La politique suisse, un financement au-dessus de tout soupçon?

Pas un jour ne passe sans qu’une nouvelle révélation sur l’affaire Bygmalion fasse la une des journaux français. Scandale financier difficilement compréhensible pour les non-initiés, il révèle les failles d’un système politique, où les dépenses officielles des campagnes électorales peuvent être détournées au gré d’un tour de passe-passe comptable. Meetings doublement facturés, agence de communication au service d’un seul parti politique ou frais exorbitants, et de surcroît hors loi, pour organiser de véritables shows de campagne, rien ne manque pour alimenter la chronique d’une saga qui d’ores et déjà envenime sérieusement le retour de Nicolas Sarkozy sur le devant de la scène politique.

La France, comme d’autres pays européens, est friande de scandales politiques. Agence «Urba» pour le parti socialiste au début des années 90, emplois fictifs à la Mairie de Paris avec Jacques Chirac ou diamants de Bokassa pour Giscard d’Estaing à l’aube de la présidentielle de 1981, voilà quelques exemples qui ont conduit le législateur à adopter, de 1988 à 2003, un certain nombre de lois réglementant le financement des partis français. Mais la France n’est pas la seule à avoir vécu ou subi des affaires. L’Italie, avec la disparition de la democrazia cristiana ou plus récemment avec Berlusconi, revient inéluctablement en mémoire. Mais aussi l’Allemagne, avec «les  caisses noires de la CDU» en 1999/2000, crépuscule de la carrière d’Helmut Kohl et étape décisive pour l’ascension politique d’Angela Merkel, ne fait pas exception à la règle. Chaque pays européen connaît son lot d’affaires de financement politique, à l’exception d’un seul: la Suisse!

Serait-elle donc beaucoup plus vertueuse que d’autres? N’aurait-elle que des hommes (et femmes) politiques au-dessus de tout soupçon?
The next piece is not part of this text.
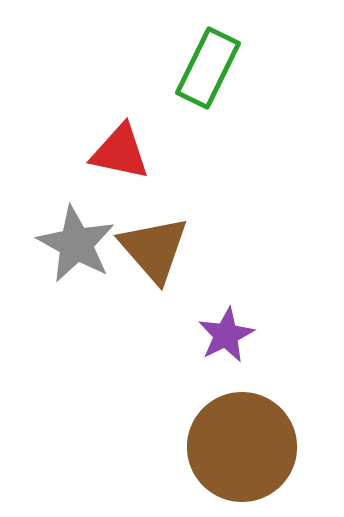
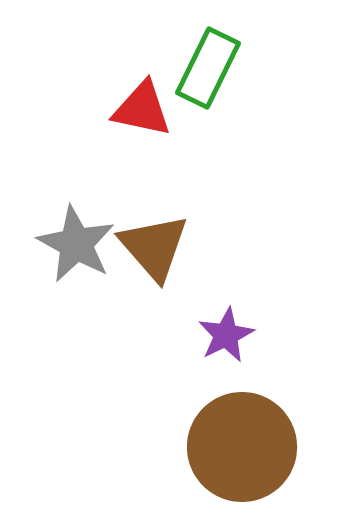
red triangle: moved 22 px right, 43 px up
brown triangle: moved 2 px up
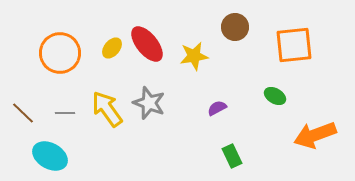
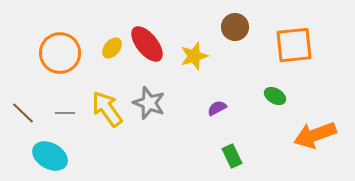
yellow star: rotated 8 degrees counterclockwise
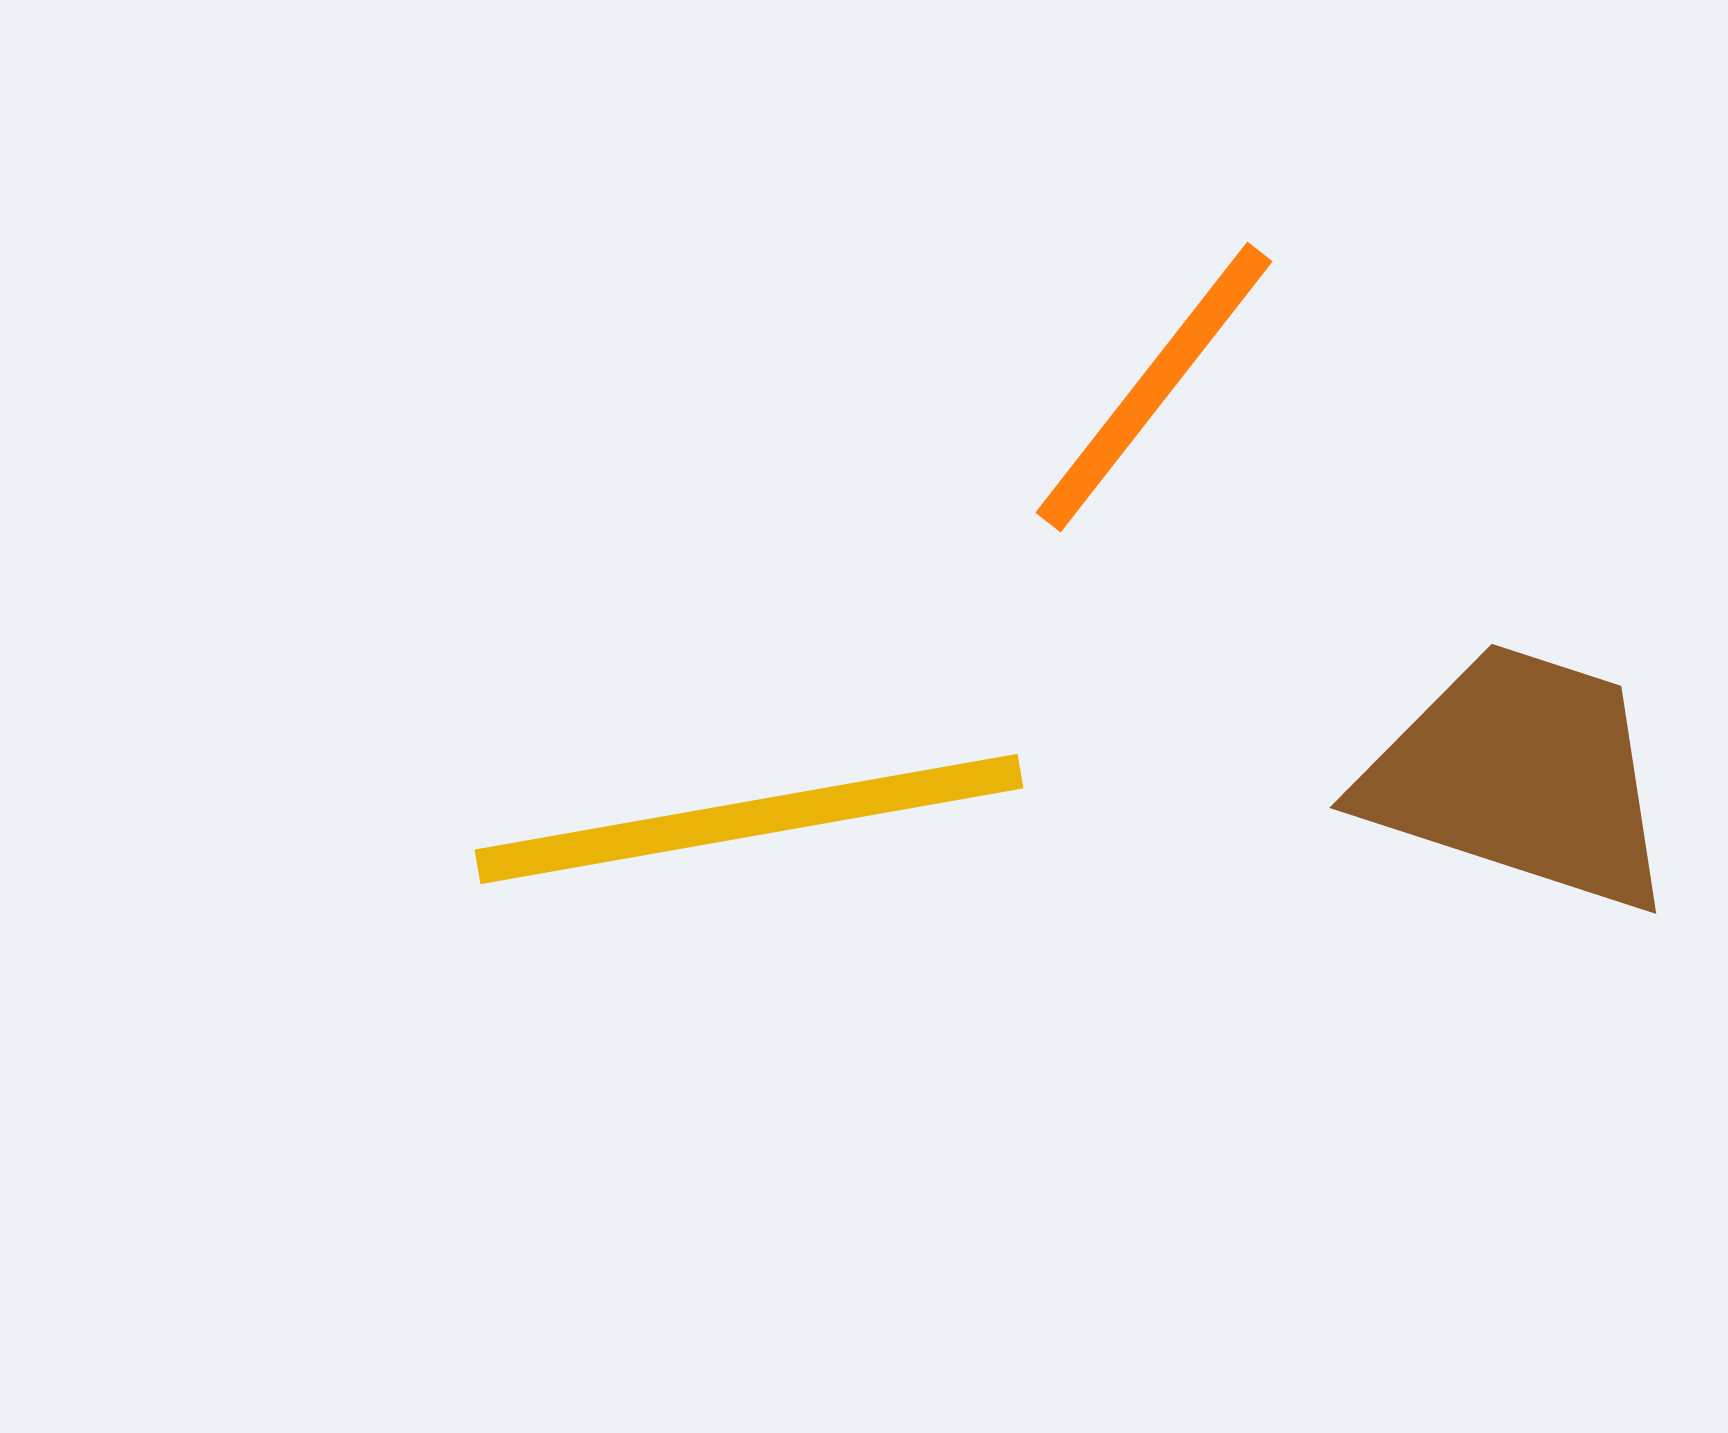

N’y aurait-il que des financements transparents, issus de sources légales et connues de tout le monde? Que nenni! De fait, si la Suisse adoptait des législations identiques à celles existantes dans ses pays voisins, nombre de ses leaders politiques auraient eu maille à partir avec la justice, voire auraient fait un séjour plus ou moins prolongé dans quelques geôles cantonales. Mais rien n’y fait: l’absence de législation suisse sur le financement politique fait partie d’une dite «culture politique helvétique» qui n’a de culture que le nom!

Dernier exemple en date. Christoph Blocher (encore lui!) prévoit de mettre quelques millions de sa fortune personnelle sur la table, quatre à cinq selon les sources bien informées, pour mener « la der des der». Soit celle qui, à ses yeux, devrait à tout jamais sceller le sort de la Suisse en Europe et éviter qu’elle n’adhère un jour à l’Union européenne. A la tête d’un comité pour «un non à une adhésion sournoise à l’UE», il affine d’ores et déjà ses armes sonnantes et trébuchantes pour terminer en beauté une carrière qui, si victorieuse soit-elle, n’aura décidément pas grandi l’image de la Suisse en Europe.

Mais ne laissons pas au cas Blocher le soin de résumer à lui seul ce déficit démocratique que représente l’absence d’une législation helvétique sur le financement des partis politiques. Le sujet est trop sérieux pour qu’il se résume à un unique et même personnage. En réalité, une seule question se pose aujourd’hui au législateur suisse, à savoir celle du lien entre transparence et légitimité politiques. En effet, ne vaut-il pas mieux être confronté à des scandales de financement de partis et de campagnes électorales que de ne pas en avoir du tout, preuve probable d'une opacité, voire d'une corruption sous-jacente? Le jour, où la Suisse aura compris et répondu à cette question, elle saura également que les démocraties des autres États européens ne sont pas aussi mauvaises qu’elle le prétend si souvent, soit par malveillance ou plus encore par ignorance!             

Gilbert Casasus

Gilbert Casasus est professeur émérite en Études européennes de l’Université de Fribourg. Politologue, diplômé de l’IEP de Lyon et docteur du Geschwister- Scholl-Institut de l’Université de Munich, il est spécialiste des processus historiques et politiques en Europe.